**** PASSAGE PROVIDED ****

Hi all, I am trying learn more about solar. I am looking at 10) 24v 240watt panels for a 24v system, wired in series for 240v 10amp to keep from using large wire. Is there a pwm, or mppt controller to convert the 240v to charge a 24v battery bank? Or any other ideas? The system will be solar, and hydro combined. Thanks
Do not go with 24 volts, I would look at a 48 volt system for the efficiency gains.
I agree, and thought about going 48v, but, I can’t get the rpms to get 48v with the stream flow I have.
Hello Al,
Why not have a grid-tied system, too, so you can use the power from all those solar panels? Connect the batteries to the hydro from the stream, and if you need more current to charge the batteries, then use a regular battery charger. Here’s a photo of what my system was producing a few days ago. The power below the graph horizontal axis is what I was not using on that day. (Not charging my electric car, not using any tools in the workshop, because I was mostly working on the wood supply and cutting up trees that Harvey blew down.)
Thanks Ray, what did you have to do to grid tie, as far as the power co.? What grid tie inverter will handle 240v? I just checked, in WV we have to have $100,000 in liability insure. to grid tie
I put my panels on a ground mount rack made from steel pipe that I welded up. They wanted a diagram of Proposed Renewable Energy Generation Facilities including:
a. Inverter(s) or Generator(s)
b. Lockable Disconnect
c. Fusing or Bi-Directional Breaker
d. Manufacturer’s Specifications for the Inverter(s) or Generator(s)
I used the Enphase Microinverters that work on 240 volts. (Without the 240 volts, they don’t work.) The M215 and M250 are available on eBay for less than $70 each. You put one below each panel. The M215 will handle the 240 watt panel, and the M250 will take care of up to 265 watt panels. Both of these are not the newest ones, but neither are 240 watt panels. My neighbor just bought a pallet load of Chinese made 240 watt panels for about $90 each.

**** GIVEN MATERIAL ****

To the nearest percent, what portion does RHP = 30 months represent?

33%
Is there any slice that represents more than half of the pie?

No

****

TASKS TO COMPLETE:
A. Answer these from the solar forum thread:
(i) How many panels is the first poster considering, and what wattage is each?
(ii) How much liability insurance does West Virginia require for grid tying?
(iii) For how much are the M215 and M250 available on eBay?
B. According to the solar forum thread, why does the first poster not switch to a 48-volt system? Explain in one to three sentences.
C. Pull out the section of the solar forum thread between "I agree, and" and "Harvey blew down.)", inclusive.
Rely solely on the solar forum thread for what comes next.

RESULTS FOR THE EXERCISE:
A.
(i) Ten panels, each 240 watts.
(ii) $100,000.
(iii) Less than $70 each.

B. The first poster agrees that 48 volts would be better and had considered it. With the stream flow available, though, the hydro setup cannot reach the rpms needed to produce 48 volts.

C.
I agree, and thought about going 48v, but, I can’t get the rpms to get 48v with the stream flow I have.
Hello Al,
Why not have a grid-tied system, too, so you can use the power from all those solar panels? Connect the batteries to the hydro from the stream, and if you need more current to charge the batteries, then use a regular battery charger. Here’s a photo of what my system was producing a few days ago. The power below the graph horizontal axis is what I was not using on that day. (Not charging my electric car, not using any tools in the workshop, because I was mostly working on the wood supply and cutting up trees that Harvey blew down.)